Yesterday’s Australian Financial Review editorial again vented the frustration in ruling circles. It denounced the 0.06 percent levy imposed on the five major Australian-based banks, which was a transparent ploy by the government to put a “fairness” gloss on the budget. “It is an attempt to fix the government’s budget woes not through disciplined reform but with an arbitrary money grab under the cover of populist politics,” the editorial declared. “How did it come to this?”

The capitalist elite backed Turnbull, a multi-millionaire former merchant banker, when he ousted his predecessor Tony Abbott as Liberal Party leader in September 2015. Turnbull promised to provide the “economic leadership” required to inflict the social spending cuts and attacks on working conditions that Abbott had proved unable to deliver.
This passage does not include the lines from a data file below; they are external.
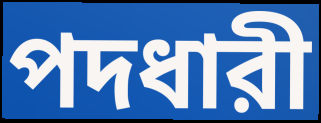
পদধারীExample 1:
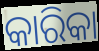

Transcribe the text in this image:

କାରିକା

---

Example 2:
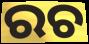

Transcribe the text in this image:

ରଚ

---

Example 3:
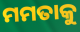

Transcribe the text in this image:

ମମତାକୁ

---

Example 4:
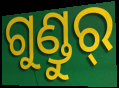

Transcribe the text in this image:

ଗୁଣ୍ଡୁର୍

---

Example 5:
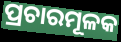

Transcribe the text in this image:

ପ୍ରଚାରମୂଳକ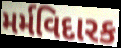
મર્મવિદારકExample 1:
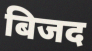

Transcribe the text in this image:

बिजद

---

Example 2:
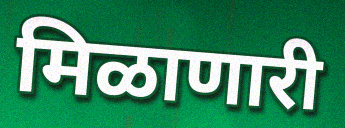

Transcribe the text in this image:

Increasingly, the conclusion is being drawn in the corporate and media boardrooms that Turnbull has failed as well, generating fractures throughout the parliamentary order.

There are open rifts within the government’s own ranks. That was highlighted on Thursday when Abbott, speaking from Israel, provocatively defended his government’s 2014–15 budget as the “gold standard” and branded the latest budget as “second-best.” Abbott denounced the Senate for obstructing the 2014–15 budget and reiterated his call for a constitutional amendment to reduce the Senate’s power.
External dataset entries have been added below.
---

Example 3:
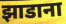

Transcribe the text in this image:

झाडाना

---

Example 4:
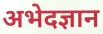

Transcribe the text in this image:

अभेदज्ञान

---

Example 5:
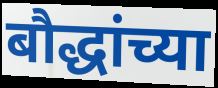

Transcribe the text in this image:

बौद्धांच्या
Earlier this year, one of Abbott’s former protégés, Senator Cory Bernardi, split from the Liberal Party to launch the Australian Conservatives, adding another right-wing party to the political turmoil, alongside Senator Pauline Hanson’s anti-immigrant One Nation and Senator Nick Xenophon’s protectionist Nick Xenophon Team.
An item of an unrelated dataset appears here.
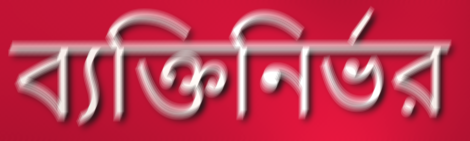
ব্যক্তিনির্ভর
Divisions have also erupted in the Labor Party, whose polling results also remain at low levels. Former Deputy Prime Minister Anthony Albanese this week challenged Labor leader Bill Shorten’s response to the budget. In his budget-reply speech, Shorten, a right-wing ex-trade union boss, rebuffed an obvious plea by the government for a bipartisan front to push the budget through parliament.

Shorten denied claims the budget was “Labor lite” because it went part way to accepting Labor’s own cost-cutting schools, health care and disability funding plans. Acutely aware of the social unrest and fearing being further discredited along with the government, Shorten accused the government of giving “tax cuts to millionaires” while increasing the tax burden for low and middle income earners—even though he spearheaded similar measures while a Labor government minister.

By contrast, Albanese, who was the Labor “left” faction’s candidate for the party leadership against Shorten, after Labor’s landslide 2013 election defeat, told a Transport Workers Union meeting that the budget was an “overwhelming victory” for Labor and “the broader labour movement.” The government had decided to “embrace Labor values on some core issues.”

Albanese’s statements underscore the pro-business character of Labor’s “core values.” They were also a clear pitch to the ruling class for Labor to be returned to office as a more reliable political mechanism, in partnership with the trade unions, to implement the dictates of the money markets.

None of the contending factions has any difference with imposing the program of austerity, war and erosion of basic democratic rights. The working class, however, so far remains politically sidelined. It must intervene on the basis of a socialist program to resolve the economic, social and political crisis in its interests, not those of the wealthy elite.